Extracted records
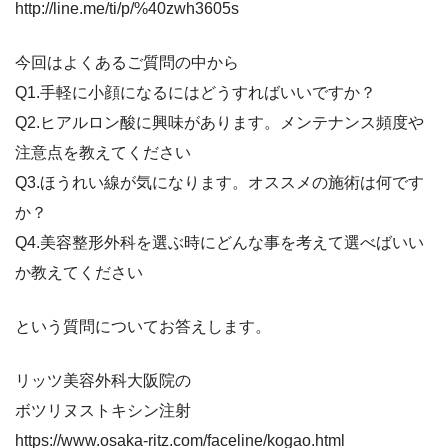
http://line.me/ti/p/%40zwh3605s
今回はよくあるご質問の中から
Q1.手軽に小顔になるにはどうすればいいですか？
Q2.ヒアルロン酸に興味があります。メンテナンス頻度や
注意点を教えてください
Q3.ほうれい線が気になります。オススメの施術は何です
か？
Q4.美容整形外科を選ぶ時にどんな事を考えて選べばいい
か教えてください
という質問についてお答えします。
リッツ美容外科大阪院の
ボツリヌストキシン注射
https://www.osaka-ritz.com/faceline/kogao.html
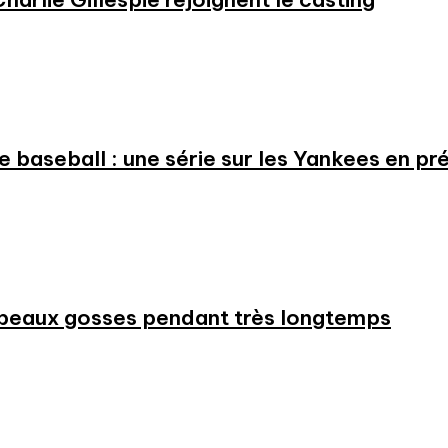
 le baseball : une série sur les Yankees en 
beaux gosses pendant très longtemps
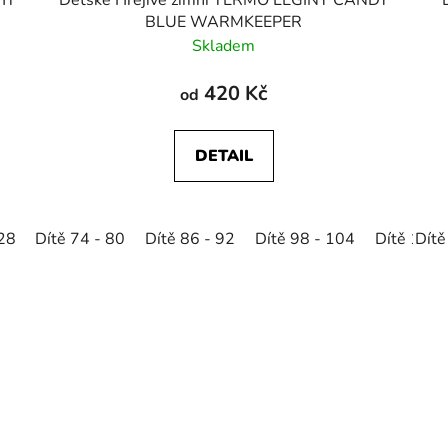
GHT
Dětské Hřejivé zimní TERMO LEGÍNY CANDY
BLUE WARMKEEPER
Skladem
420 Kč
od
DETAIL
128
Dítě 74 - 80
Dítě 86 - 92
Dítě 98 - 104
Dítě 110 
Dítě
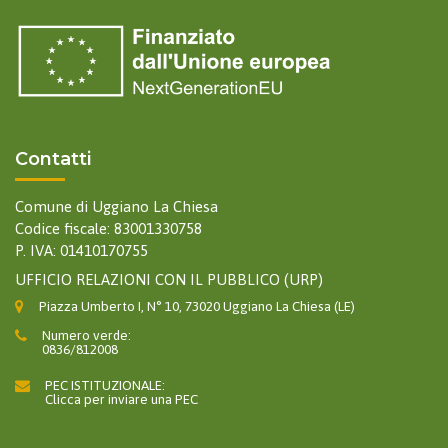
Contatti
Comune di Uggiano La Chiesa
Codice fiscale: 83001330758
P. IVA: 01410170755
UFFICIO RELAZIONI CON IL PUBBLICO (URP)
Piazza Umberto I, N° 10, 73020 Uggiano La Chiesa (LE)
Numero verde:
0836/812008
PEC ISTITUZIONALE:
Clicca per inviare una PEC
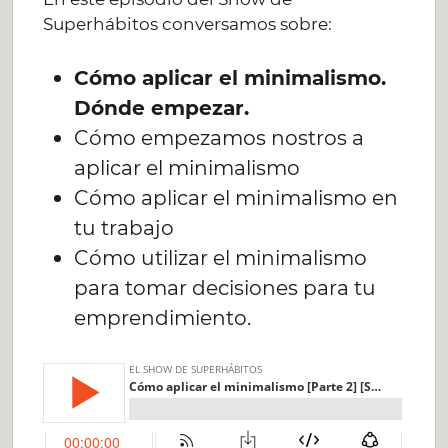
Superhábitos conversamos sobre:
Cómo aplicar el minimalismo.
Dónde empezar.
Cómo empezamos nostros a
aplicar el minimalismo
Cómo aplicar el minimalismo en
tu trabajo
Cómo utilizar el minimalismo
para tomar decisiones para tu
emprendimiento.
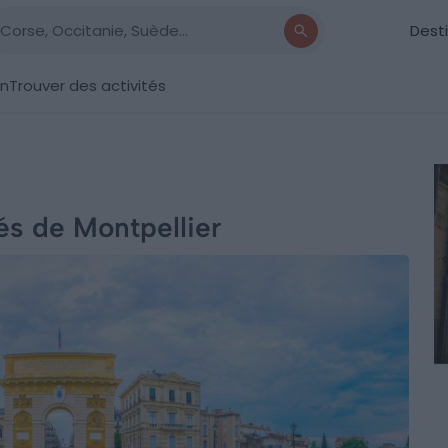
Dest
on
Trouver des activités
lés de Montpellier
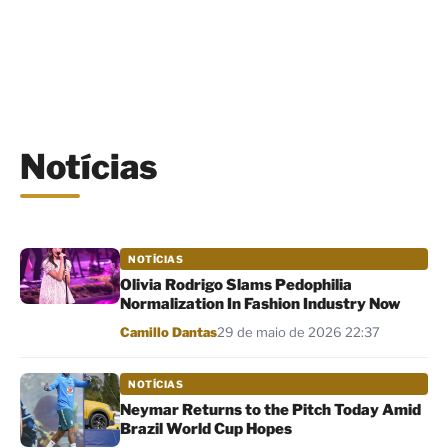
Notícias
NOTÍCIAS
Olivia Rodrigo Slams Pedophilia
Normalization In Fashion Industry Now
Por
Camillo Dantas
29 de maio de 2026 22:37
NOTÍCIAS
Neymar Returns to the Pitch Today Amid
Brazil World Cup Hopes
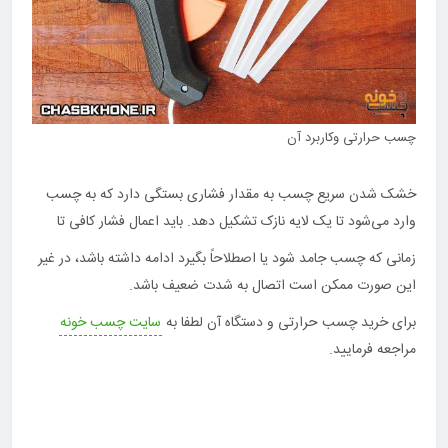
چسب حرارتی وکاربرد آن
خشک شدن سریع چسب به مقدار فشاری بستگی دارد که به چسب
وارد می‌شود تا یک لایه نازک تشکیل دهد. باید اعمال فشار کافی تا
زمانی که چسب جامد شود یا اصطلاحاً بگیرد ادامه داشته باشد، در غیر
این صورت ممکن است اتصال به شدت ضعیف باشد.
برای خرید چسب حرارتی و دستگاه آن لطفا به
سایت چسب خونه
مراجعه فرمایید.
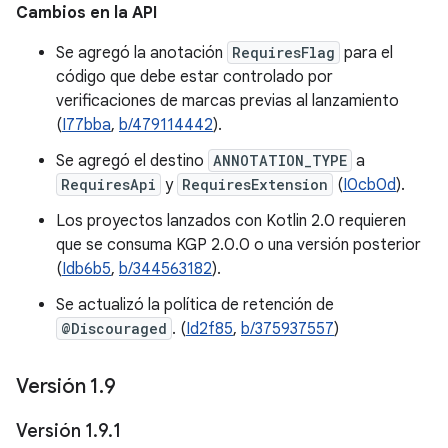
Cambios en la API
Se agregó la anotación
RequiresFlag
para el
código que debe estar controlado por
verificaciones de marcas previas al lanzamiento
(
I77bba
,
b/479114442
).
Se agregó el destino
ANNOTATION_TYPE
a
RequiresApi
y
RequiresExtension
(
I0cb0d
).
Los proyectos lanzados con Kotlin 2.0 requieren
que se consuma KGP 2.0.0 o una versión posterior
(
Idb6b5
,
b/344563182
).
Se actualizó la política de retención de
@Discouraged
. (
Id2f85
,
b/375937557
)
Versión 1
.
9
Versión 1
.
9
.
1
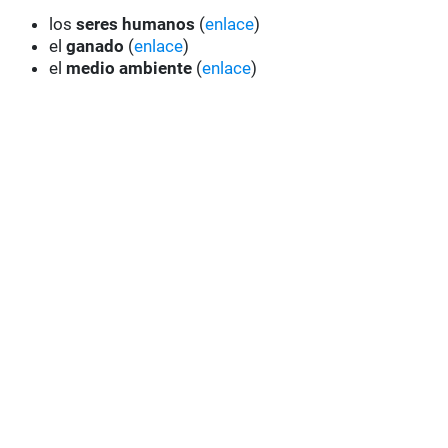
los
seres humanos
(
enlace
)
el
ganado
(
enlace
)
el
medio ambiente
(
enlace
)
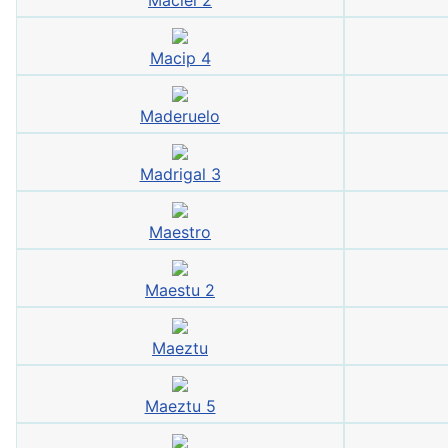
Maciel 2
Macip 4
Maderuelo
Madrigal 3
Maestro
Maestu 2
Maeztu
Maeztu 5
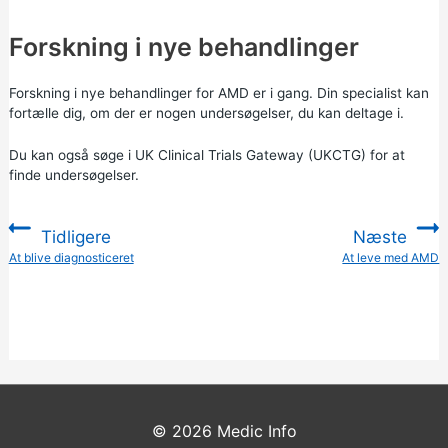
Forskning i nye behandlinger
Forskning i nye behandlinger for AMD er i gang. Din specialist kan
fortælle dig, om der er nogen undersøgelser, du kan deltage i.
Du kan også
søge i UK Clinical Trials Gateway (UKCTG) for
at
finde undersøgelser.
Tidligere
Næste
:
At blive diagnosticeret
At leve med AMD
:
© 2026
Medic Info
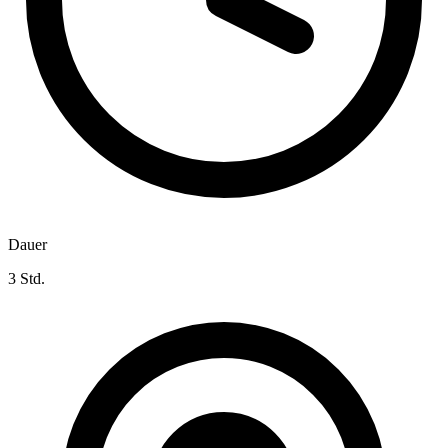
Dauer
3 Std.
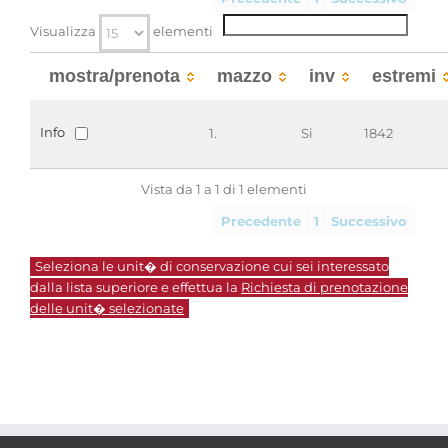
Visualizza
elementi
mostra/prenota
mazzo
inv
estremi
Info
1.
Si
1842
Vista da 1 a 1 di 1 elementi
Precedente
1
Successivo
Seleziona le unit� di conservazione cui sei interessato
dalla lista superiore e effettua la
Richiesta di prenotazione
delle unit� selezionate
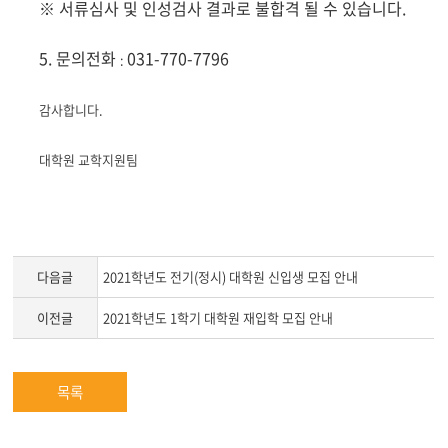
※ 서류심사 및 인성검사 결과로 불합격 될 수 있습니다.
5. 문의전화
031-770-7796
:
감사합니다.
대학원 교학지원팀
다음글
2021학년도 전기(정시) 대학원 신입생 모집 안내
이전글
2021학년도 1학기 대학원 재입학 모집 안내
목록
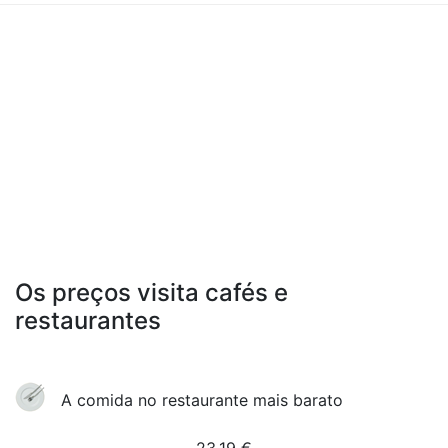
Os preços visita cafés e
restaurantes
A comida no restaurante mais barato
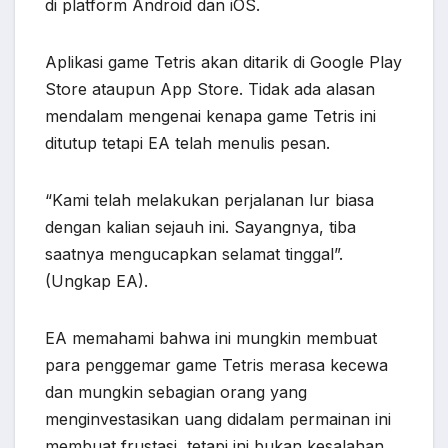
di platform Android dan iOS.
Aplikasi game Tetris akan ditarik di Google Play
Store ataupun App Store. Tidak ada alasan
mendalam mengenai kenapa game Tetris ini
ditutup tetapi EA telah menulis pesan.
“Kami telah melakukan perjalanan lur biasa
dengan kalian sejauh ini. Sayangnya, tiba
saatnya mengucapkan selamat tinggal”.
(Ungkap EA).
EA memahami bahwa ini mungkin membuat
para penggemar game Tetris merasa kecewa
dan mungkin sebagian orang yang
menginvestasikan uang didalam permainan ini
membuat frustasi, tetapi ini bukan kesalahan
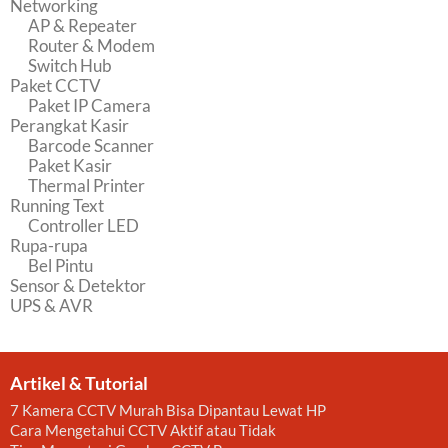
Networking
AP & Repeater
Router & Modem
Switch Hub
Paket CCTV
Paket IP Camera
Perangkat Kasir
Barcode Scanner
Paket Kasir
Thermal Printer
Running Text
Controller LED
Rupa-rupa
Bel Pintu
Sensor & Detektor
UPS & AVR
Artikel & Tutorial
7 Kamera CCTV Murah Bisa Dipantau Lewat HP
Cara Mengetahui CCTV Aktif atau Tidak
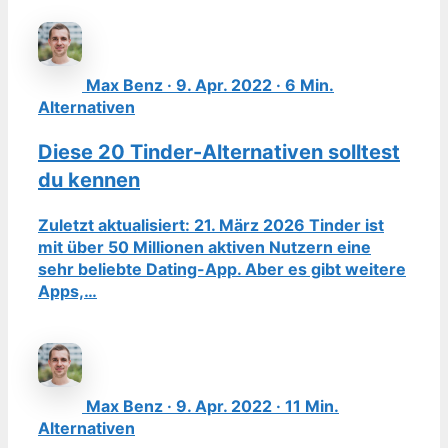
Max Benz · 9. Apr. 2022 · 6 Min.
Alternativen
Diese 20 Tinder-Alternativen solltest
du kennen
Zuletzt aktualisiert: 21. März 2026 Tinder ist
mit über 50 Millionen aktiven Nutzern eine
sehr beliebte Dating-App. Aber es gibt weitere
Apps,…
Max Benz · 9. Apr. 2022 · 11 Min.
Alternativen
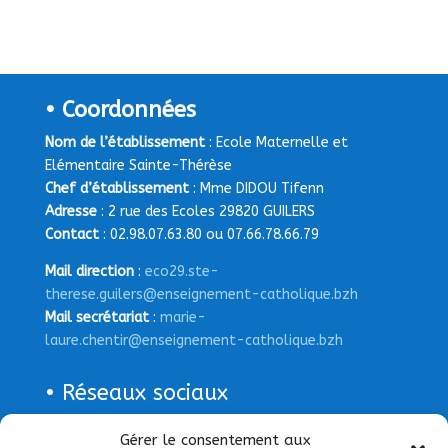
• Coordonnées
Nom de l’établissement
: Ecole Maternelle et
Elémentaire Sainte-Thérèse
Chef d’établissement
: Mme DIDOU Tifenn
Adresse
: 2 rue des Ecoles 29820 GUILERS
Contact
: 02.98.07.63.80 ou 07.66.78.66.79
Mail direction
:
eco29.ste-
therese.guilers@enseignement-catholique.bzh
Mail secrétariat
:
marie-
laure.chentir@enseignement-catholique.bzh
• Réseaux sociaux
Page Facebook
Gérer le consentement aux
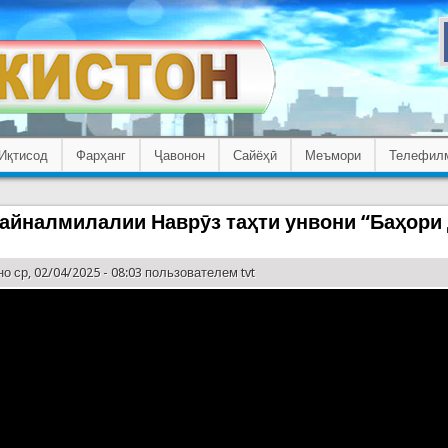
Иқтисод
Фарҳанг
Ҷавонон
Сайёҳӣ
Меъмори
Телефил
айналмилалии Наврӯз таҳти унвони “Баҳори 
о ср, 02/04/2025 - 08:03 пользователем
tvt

» YOUR TASK
Write out all the text in the listing above again, leaving out the pictures. Replace "Dítě" with "Child" wherever it appears, and change nothing else.

» ANSWER BOX
http://line.me/ti/p/%40zwh3605s
今回はよくあるご質問の中から
Q1.手軽に小顔になるにはどうすればいいですか？
Q2.ヒアルロン酸に興味があります。メンテナンス頻度や
注意点を教えてください
Q3.ほうれい線が気になります。オススメの施術は何です
か？
Q4.美容整形外科を選ぶ時にどんな事を考えて選べばいい
か教えてください
という質問についてお答えします。
リッツ美容外科大阪院の
ボツリヌストキシン注射
https://www.osaka-ritz.com/faceline/kogao.html
 le baseball : une série sur les Yankees en 
beaux gosses pendant très longtemps
GHT
Dětské Hřejivé zimní TERMO LEGÍNY CANDY
BLUE WARMKEEPER
Skladem
420 Kč
od
DETAIL
128
Child 74 - 80
Child 86 - 92
Child 98 - 104
Child 110 
Child
Contatti
Comune di Uggiano La Chiesa
Codice fiscale: 83001330758
P. IVA: 01410170755
UFFICIO RELAZIONI CON IL PUBBLICO (URP)
Piazza Umberto I, N° 10, 73020 Uggiano La Chiesa (LE)
Numero verde:
0836/812008
PEC ISTITUZIONALE:
Clicca per inviare una PEC
Superhábitos conversamos sobre:
Cómo aplicar el minimalismo.
Dónde empezar.
Cómo empezamos nostros a
aplicar el minimalismo
Cómo aplicar el minimalismo en
tu trabajo
Cómo utilizar el minimalismo
para tomar decisiones para tu
emprendimiento.
Dest
on
Trouver des activités
lés de Montpellier
Notícias
NOTÍCIAS
Olivia Rodrigo Slams Pedophilia
Normalization In Fashion Industry Now
Por
Camillo Dantas
29 de maio de 2026 22:37
NOTÍCIAS
Neymar Returns to the Pitch Today Amid
Brazil World Cup Hopes
چسب حرارتی وکاربرد آن
خشک شدن سریع چسب به مقدار فشاری بستگی دارد که به چسب
وارد می‌شود تا یک لایه نازک تشکیل دهد. باید اعمال فشار کافی تا
زمانی که چسب جامد شود یا اصطلاحاً بگیرد ادامه داشته باشد، در غیر
این صورت ممکن است اتصال به شدت ضعیف باشد.
برای خرید چسب حرارتی و دستگاه آن لطفا به
سایت چسب خونه
مراجعه فرمایید.
Cambios en la API
Se agregó la anotación
RequiresFlag
para el
código que debe estar controlado por
verificaciones de marcas previas al lanzamiento
(
I77bba
,
b/479114442
).
Se agregó el destino
ANNOTATION_TYPE
a
RequiresApi
y
RequiresExtension
(
I0cb0d
).
Los proyectos lanzados con Kotlin 2.0 requieren
que se consuma KGP 2.0.0 o una versión posterior
(
Idb6b5
,
b/344563182
).
Se actualizó la política de retención de
@Discouraged
. (
Id2f85
,
b/375937557
)
Versión 1
.
9
Versión 1
.
9
.
1
los
seres humanos
(
enlace
)
el
ganado
(
enlace
)
el
medio ambiente
(
enlace
)
Maciel 2
Macip 4
Maderuelo
Madrigal 3
Maestro
Maestu 2
Maeztu
Maeztu 5
Forskning i nye behandlinger
Forskning i nye behandlinger for AMD er i gang. Din specialist kan
fortælle dig, om der er nogen undersøgelser, du kan deltage i.
Du kan også
søge i UK Clinical Trials Gateway (UKCTG) for
at
finde undersøgelser.
Tidligere
Næste
:
At blive diagnosticeret
At leve med AMD
:
© 2026
Medic Info
Dauer
3 Std.
Visualizza
elementi
mostra/prenota
mazzo
inv
estremi
Info
1.
Si
1842
Vista da 1 a 1 di 1 elementi
Precedente
1
Successivo
Seleziona le unit� di conservazione cui sei interessato
dalla lista superiore e effettua la
Richiesta di prenotazione
delle unit� selezionate
※ 서류심사 및 인성검사 결과로 불합격 될 수 있습니다.
5. 문의전화
031-770-7796
:
감사합니다.
대학원 교학지원팀
다음글
2021학년도 전기(정시) 대학원 신입생 모집 안내
이전글
2021학년도 1학기 대학원 재입학 모집 안내
목록
Os preços visita cafés e
restaurantes
A comida no restaurante mais barato
di platform Android dan iOS.
Aplikasi game Tetris akan ditarik di Google Play
Store ataupun App Store. Tidak ada alasan
mendalam mengenai kenapa game Tetris ini
ditutup tetapi EA telah menulis pesan.
“Kami telah melakukan perjalanan lur biasa
dengan kalian sejauh ini. Sayangnya, tiba
saatnya mengucapkan selamat tinggal”.
(Ungkap EA).
EA memahami bahwa ini mungkin membuat
para penggemar game Tetris merasa kecewa
dan mungkin sebagian orang yang
menginvestasikan uang didalam permainan ini
membuat frustasi, tetapi ini bukan kesalahan
Networking
AP & Repeater
Router & Modem
Switch Hub
Paket CCTV
Paket IP Camera
Perangkat Kasir
Barcode Scanner
Paket Kasir
Thermal Printer
Running Text
Controller LED
Rupa-rupa
Bel Pintu
Sensor & Detektor
UPS & AVR
Artikel & Tutorial
7 Kamera CCTV Murah Bisa Dipantau Lewat HP
Cara Mengetahui CCTV Aktif atau Tidak
Max Benz · 9. Apr. 2022 · 6 Min.
Alternativen
Diese 20 Tinder-Alternativen solltest
du kennen
Zuletzt aktualisiert: 21. März 2026 Tinder ist
mit über 50 Millionen aktiven Nutzern eine
sehr beliebte Dating-App. Aber es gibt weitere
Apps,…
Max Benz · 9. Apr. 2022 · 11 Min.
Alternativen
• Coordonnées
Nom de l’établissement
: Ecole Maternelle et
Elémentaire Sainte-Thérèse
Chef d’établissement
: Mme DIDOU Tifenn
Adresse
: 2 rue des Ecoles 29820 GUILERS
Contact
: 02.98.07.63.80 ou 07.66.78.66.79
Mail direction
:
eco29.ste-
therese.guilers@enseignement-catholique.bzh
Mail secrétariat
:
marie-
laure.chentir@enseignement-catholique.bzh
• Réseaux sociaux
Page Facebook
Gérer le consentement aux
Иқтисод
Фарҳанг
Ҷавонон
Сайёҳӣ
Меъмори
Телефил
айналмилалии Наврӯз таҳти унвони “Баҳори 
о ср, 02/04/2025 - 08:03 пользователем
tvt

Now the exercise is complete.